Because no matter what the apparent conditions, the core experience is resulting from the definition we are operating from.
"Forgive them for they know not what they do" has nothing to do with judging what they do. It is simply the state of spiritual blindness of those who know not their own purpose - being deceived in the actor or persona of a surface conscious focus, and unaware - and in active denial of - the initially defined "negative" feeling and thought imprinting that is thus "unconscious" and associated with subconscious automatic routines and habits.
I do see elemts of this in the article above - but as usual with IAI the whole thing is still framed in terms that perpetuate the idea of 'control' even while acknowledging it is not what it seems. Power corrupts - it is said. All power is of God is a safety here - because if the movement of desire feels aligned with your core integrity - it is not trying to rob power from others or mask itself in power to seem to be 'more' or indeed less than it is.
The Idea of God is in some sense implicit in the recognition that we - however we define ourselves to be, do not author or originate, cause or create ourselves to be - though we can clearly focus in such an idea and believe it ... for a while.

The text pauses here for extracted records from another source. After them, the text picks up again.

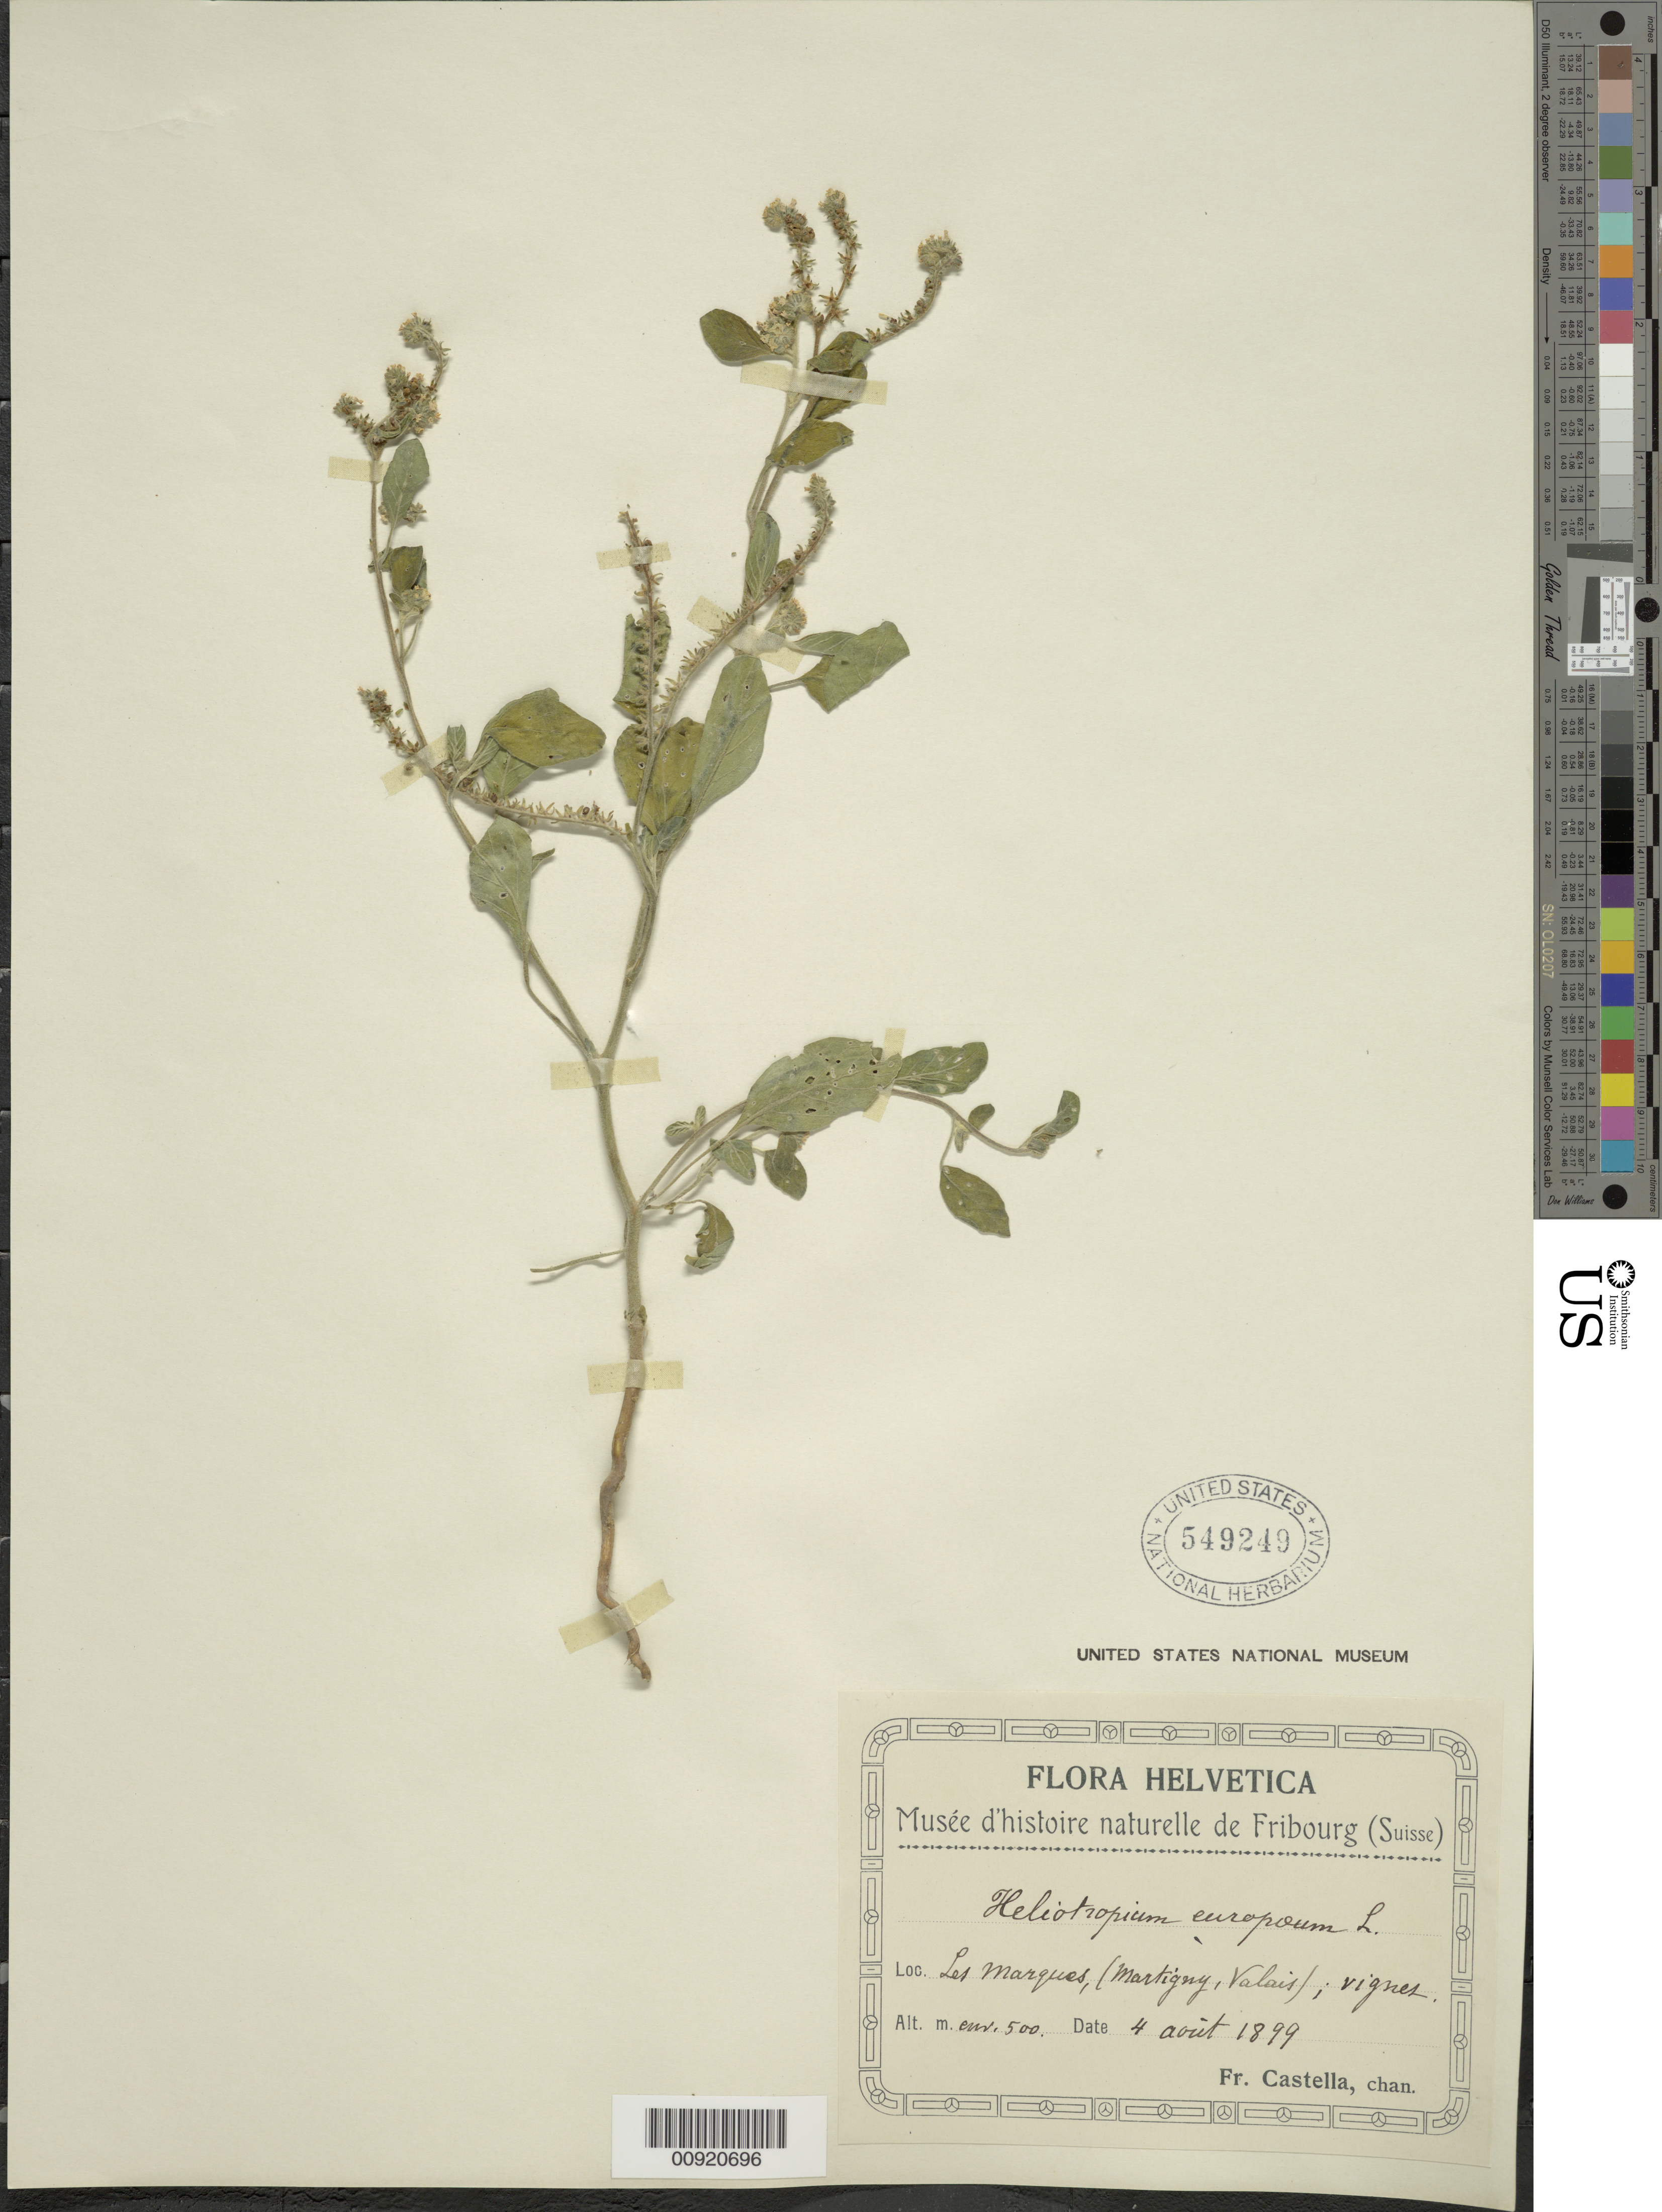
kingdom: Plantae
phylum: Tracheophyta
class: Magnoliopsida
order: Boraginales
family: Heliotropiaceae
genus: Heliotropium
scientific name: Heliotropium europaeum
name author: L.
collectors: Fr. Castella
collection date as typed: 04 Aug 1899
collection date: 1899-08-04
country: Switzerland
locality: Les Marques, (Martigng, Valais); vignes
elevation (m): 500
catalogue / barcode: US 549249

Is IAI operating from a pre-judicial identity of wish to control outcome - or is it desiring to open the quality and nature of creative thought from illegitimate or suppressive deceits?

The core issue of our times is that of re-waking a sovereignty of true willing despite and regardless of the usurpation of true individuality by deceits - some of which are incremental drift and some of which are of an opportunistic agenda to exploit such availability.

The loss of Humanity - call that loss of Consciousness or loss of free willingness - the EXPERIENCE is that of a tyrannous will no matter how rationalised or justified it presents itself to be. But once using our own fear and guilt as leverage - we do not even realise we are thus controlled.
And that comes to a core quality of the nature of Mind and Consciousness; what you put out is what you get back. Judge not lest ye be judged. Control not lest ye be controlled - for by the measure as you accepts as defining you - so must you receive. It has no cruelty or vengeance in it - unless of course you make that your devotion and replace your true desire with a demand or dictate for a fixed outcome to validate a self concept that is not the whole true of you.